Here's yet another scientific idea that sounds crazy until you consider it seriously: after years of watching their family members get killed by poachers, elephants across Asia and Africa are suffering from PTSD.
From within and around whatever patches and corridors of their natural habitat remain, elephants have been striking out, destroying villages and crops, attacking and killing human beings. ... Since the early 1990's, for example, young male elephants in Pilanesberg National Park and the Hluhluwe-Umfolozi Game Reserve in South Africa have been raping and killing rhinoceroses. ... In "˜"˜Elephant Breakdown,'' a 2005 essay in the journal Nature, [scientist Gail] Bradshaw and several colleagues argued that today's elephant populations are suffering from a form of chronic stress, a kind of species-wide trauma.
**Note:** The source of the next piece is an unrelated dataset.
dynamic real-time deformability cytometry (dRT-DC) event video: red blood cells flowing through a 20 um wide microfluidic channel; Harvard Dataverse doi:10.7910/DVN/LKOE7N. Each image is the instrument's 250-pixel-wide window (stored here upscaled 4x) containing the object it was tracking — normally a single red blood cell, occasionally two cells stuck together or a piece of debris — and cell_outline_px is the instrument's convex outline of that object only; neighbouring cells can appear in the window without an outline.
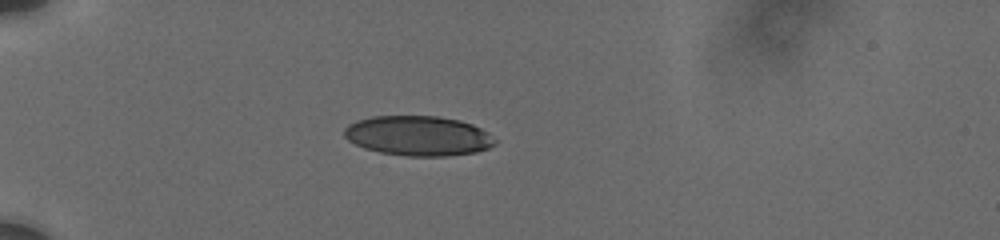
{"species": "human", "species_latin": "Homo sapiens", "temperature_condition": "cold", "stored_images_in_passage": 44, "camera_frame_rate_fps": 3000, "um_per_image_px": 0.085, "donor": {"sex": "male"}, "frame": {"image": 1, "passage_image": 1, "time_ms": 0.0, "image_size_px": [1000, 240], "cell_outline_px": [[496, 144], [488, 148], [476, 152], [448, 156], [408, 156], [380, 152], [364, 148], [348, 140], [344, 136], [344, 128], [348, 124], [356, 120], [372, 116], [440, 116], [460, 120], [472, 124], [488, 132], [496, 140]], "centroid_in_image_um": [35.55, 11.54], "position_along_channel_um": 49.4, "area_um2": 35.2}}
Decades of poaching and culling and habitat loss, they claim, have so disrupted the intricate web of familial and societal relations by which young elephants have traditionally been raised in the wild, and by which established elephant herds are governed, that what we are now witnessing is nothing less than a precipitous collapse of elephant culture.
The article (from the Times Sunday magazine) is long, but it's well worth reading and surprisingly convincing, even for the most skeptical reader. Bradshaw is leading a lot of the scientific work, but the character who stands out most for me is Eve Abe, who draws a stunning parallel between what's happening to the elephants and the trauma suffered by the human orphans who have watched their parents die in Africa for generations. If you make it to the end of the article, you will never look at zoos and circuses the same way again.